Как-то раз он возил дрова куда-то за Руднево и сделал при этом внеплановую ездку, узнав, что в холодном, нетопленном доме лежит без дров больная старушка. Он привез ей дрова, растопил печь и уже возвращался в монастырь, когда первый удар колокола возвестил, что до всенощной осталось 15 минут. На службу он явно опаздывал, ибо по дороге до монастыря ехать минут тридцать. И тогда он бросил свой трактор, как танк, напрямик, заныривая на скорости в овраги. Рядом с ним в кабине сидела тогда иконописец Ольга С., и ей стало страшно, но не от этих оврагов, а от того, как внезапно переменился Трофим. Он всегда был улыбчив. А тут рядом с ней сидел незнакомец с таким отрешенно-серьезным лицом, что ей показалось: его нет на земле – он весь в молитве и весь перед Богом. Ко всенощной они тогда успели.
* * *
Никого в монастыре не любили так, как инока, Трофима и никому, вероятно, не попадало больше, чем ему. Сам инок рассказывал об этом так: «Сперва по гордости хотел все сделать по-своему, а за непослушание бесы больно бьют. Зато когда приучишь себя к послушанию, так хорошо на душе».
Имя Трофим в переводе с греческого означает «питомец». Он действительно питомец Оптиной и любимое дитя ее, наделенное редким в наш гордый век даром – даром Ученика. А чтобы показать, что такое труд ученичества, где воистину на ошибках учатся, расскажем, как нес епитимью инок Трофим. Бывало, оптинцы сокрушаются – ох, Трофима опять поставили на поклоны, и это по нашей вине! Помню, в монастыре испекли свой первый хлеб, а пекарем был Трофим. И в общем ликовании – свой первый хлеб! – пол Оптиной набилось в пекарню снимать пробу. А хлеб был горячий и такой вкусный, что, не благословясь, ополовинили выпечку, а епитимью за это нес Трофим. Так вот, он воспринимал епитимью как милость Божию, предваряющую Страшный Суд, а земные поклоны любил. Один раз в Оптикой гостил Владыка и, наблюдая, как жизнерадостно несет епитимью инок Трофим, охотно полагая земные поклоны, сказал уважительно: «Хороший инок».
Возможно, кто-то скажет, что об этом не надо писать. Но в монастырь приходят люди не с ангельскими крыльями за плечами, а истинный подвижник – до смерти ученик. И вычеркнуть труд ученичества из жизни инока Трофима – это вычеркнуть его подвиг.

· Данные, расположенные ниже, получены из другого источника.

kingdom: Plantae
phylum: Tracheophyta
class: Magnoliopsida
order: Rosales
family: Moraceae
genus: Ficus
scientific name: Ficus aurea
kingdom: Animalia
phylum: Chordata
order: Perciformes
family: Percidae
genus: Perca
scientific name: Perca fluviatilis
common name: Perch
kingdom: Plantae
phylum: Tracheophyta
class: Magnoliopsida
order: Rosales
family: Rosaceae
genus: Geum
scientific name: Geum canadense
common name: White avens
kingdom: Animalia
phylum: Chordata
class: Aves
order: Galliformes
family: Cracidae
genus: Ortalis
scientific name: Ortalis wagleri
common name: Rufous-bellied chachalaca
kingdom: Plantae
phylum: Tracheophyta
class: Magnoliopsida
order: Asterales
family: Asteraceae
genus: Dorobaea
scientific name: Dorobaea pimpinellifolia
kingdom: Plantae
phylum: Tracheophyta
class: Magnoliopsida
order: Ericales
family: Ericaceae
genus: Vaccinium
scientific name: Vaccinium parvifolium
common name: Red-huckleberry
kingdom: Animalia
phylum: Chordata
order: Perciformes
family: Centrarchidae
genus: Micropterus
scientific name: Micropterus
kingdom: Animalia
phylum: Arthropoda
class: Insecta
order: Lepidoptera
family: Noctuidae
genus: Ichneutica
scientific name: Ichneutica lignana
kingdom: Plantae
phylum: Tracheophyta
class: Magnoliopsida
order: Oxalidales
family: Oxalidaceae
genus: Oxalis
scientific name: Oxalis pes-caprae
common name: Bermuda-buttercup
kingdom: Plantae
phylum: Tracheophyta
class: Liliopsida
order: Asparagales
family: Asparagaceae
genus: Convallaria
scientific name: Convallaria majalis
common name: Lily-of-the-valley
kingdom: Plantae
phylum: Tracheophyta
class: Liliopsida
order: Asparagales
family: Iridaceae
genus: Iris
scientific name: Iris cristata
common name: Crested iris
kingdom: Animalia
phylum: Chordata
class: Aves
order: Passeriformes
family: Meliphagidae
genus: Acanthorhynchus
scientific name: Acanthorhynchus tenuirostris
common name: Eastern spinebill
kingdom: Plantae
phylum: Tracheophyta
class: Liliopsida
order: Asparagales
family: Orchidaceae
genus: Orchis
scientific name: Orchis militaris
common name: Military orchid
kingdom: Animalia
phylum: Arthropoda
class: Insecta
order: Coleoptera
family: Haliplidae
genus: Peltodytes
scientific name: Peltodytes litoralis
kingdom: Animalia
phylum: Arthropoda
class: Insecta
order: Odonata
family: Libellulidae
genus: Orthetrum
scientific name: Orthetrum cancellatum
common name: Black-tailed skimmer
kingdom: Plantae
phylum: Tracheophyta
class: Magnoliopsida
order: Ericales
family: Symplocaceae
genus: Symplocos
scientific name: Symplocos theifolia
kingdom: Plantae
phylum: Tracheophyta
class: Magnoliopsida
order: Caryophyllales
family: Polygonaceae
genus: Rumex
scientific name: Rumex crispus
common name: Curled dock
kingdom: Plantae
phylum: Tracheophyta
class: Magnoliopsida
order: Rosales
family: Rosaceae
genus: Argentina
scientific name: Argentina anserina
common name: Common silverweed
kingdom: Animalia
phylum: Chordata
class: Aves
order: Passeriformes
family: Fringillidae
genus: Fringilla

Инок Трофим был чужд теплохладности в любви к Богу и людям. И завершая разговор о его горячности, приведем еще одну историю. Жил тогда в Оптиной мальчик, о котором блаженная Любушка сказала, что он будет монахом-молитвенником. Мальчику было тогда лет восемь, и он любил бегать стремглав. Мать одергивала его, пытаясь приучить будущего монаха к степенной поступи, а старец сказал: «Не трогай его. Мальчишество с годами пройдет, но пусть останется этот огонь, который он отдаст потом Богу». Как сложится жизнь мальчика – покажет будущее. А об иноке Трофиме уже известно – весь огонь своей души он отдал Господу Богу.